- **Your objective**: Please restate, word for word, the lines below that begin at the one with "1. En Azure" and end at the one with "AdatumLab500-04 Microsoft Entra ID.". Leave out all other lines.

=== Recorded information ===

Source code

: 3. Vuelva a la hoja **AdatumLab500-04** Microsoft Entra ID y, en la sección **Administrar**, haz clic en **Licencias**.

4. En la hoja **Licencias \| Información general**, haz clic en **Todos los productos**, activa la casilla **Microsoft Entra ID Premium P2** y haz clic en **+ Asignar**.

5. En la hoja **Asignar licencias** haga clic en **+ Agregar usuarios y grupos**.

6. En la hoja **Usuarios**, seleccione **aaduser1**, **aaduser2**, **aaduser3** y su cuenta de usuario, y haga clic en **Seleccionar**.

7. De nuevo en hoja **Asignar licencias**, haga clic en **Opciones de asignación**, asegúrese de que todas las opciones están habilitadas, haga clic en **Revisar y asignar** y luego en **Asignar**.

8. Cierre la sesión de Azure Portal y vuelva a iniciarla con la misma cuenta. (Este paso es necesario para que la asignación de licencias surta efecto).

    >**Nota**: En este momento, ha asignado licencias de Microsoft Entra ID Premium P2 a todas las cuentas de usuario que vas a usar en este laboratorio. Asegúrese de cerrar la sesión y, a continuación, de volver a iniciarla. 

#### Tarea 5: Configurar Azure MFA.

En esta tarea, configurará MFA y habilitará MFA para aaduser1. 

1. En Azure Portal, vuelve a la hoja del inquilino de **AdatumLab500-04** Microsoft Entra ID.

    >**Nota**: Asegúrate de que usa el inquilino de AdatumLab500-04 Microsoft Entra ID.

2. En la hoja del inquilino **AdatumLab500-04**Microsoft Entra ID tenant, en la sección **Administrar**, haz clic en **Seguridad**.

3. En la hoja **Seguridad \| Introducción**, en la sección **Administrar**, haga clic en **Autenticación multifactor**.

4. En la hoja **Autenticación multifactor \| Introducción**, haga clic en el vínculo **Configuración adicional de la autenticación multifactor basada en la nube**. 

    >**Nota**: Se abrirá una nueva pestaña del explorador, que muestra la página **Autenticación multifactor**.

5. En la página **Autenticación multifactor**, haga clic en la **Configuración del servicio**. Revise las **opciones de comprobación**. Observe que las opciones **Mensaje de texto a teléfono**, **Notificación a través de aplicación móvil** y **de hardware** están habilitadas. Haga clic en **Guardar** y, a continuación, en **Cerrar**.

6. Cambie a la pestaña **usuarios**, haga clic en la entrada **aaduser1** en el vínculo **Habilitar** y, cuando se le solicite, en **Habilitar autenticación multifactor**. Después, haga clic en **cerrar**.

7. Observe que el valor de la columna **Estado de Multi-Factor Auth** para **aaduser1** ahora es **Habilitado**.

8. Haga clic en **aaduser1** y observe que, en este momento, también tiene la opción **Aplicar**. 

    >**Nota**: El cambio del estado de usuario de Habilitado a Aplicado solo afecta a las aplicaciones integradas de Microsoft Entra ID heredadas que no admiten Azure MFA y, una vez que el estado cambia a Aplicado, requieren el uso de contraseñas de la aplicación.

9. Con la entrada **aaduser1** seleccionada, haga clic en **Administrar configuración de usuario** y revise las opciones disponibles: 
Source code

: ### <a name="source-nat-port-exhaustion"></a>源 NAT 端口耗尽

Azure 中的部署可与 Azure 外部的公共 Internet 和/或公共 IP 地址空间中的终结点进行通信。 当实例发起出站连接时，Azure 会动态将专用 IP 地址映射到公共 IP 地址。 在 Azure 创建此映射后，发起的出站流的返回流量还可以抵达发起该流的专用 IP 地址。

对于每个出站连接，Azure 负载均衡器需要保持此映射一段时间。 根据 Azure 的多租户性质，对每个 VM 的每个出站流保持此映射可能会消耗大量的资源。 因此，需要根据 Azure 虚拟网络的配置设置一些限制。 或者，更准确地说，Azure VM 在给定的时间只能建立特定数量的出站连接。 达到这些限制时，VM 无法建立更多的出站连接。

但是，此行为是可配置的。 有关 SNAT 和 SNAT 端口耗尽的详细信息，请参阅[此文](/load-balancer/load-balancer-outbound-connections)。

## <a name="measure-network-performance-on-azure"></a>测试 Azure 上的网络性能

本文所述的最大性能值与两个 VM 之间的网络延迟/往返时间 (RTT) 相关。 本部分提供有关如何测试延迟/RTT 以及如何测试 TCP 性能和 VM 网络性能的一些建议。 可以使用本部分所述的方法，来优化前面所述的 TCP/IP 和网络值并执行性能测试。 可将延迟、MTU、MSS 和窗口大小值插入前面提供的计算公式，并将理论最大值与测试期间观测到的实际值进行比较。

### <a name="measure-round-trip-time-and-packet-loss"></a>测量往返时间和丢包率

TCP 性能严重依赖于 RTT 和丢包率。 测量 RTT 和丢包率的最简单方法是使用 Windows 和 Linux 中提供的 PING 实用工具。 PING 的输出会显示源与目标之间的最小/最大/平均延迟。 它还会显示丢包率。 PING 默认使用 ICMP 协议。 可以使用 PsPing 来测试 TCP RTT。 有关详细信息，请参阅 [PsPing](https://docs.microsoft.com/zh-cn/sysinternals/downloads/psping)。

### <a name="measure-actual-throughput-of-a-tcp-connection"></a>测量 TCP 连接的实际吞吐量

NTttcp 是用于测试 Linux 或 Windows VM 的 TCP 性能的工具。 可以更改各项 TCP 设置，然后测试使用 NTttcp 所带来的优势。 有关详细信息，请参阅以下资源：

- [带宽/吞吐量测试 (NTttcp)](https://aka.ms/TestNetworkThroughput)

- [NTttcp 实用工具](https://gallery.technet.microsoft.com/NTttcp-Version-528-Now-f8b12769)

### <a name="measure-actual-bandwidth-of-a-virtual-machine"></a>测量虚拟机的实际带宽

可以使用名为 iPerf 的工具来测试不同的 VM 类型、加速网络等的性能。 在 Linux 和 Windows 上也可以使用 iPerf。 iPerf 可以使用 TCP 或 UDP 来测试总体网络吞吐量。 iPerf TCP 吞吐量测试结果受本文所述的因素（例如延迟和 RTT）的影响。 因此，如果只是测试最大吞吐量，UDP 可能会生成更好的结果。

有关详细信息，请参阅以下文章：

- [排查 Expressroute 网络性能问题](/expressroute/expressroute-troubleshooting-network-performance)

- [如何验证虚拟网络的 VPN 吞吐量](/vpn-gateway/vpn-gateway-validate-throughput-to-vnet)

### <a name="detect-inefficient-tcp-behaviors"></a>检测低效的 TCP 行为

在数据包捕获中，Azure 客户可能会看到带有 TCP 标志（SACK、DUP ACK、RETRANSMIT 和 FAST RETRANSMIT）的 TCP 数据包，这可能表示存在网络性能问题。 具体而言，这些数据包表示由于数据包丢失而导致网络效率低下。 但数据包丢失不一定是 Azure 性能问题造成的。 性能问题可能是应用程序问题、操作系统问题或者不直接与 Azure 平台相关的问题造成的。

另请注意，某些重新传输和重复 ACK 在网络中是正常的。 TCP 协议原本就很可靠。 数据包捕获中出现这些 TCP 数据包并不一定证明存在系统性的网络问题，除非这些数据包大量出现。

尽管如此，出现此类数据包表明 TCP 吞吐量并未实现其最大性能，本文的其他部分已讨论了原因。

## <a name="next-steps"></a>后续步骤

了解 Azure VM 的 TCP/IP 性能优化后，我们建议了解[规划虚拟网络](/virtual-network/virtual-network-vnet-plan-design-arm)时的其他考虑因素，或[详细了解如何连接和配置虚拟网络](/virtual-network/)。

===

- **Expected output**:
1. En Azure Portal, vuelve a la hoja del inquilino de **AdatumLab500-04** Microsoft Entra ID.

    >**Nota**: Asegúrate de que usa el inquilino de AdatumLab500-04 Microsoft Entra ID.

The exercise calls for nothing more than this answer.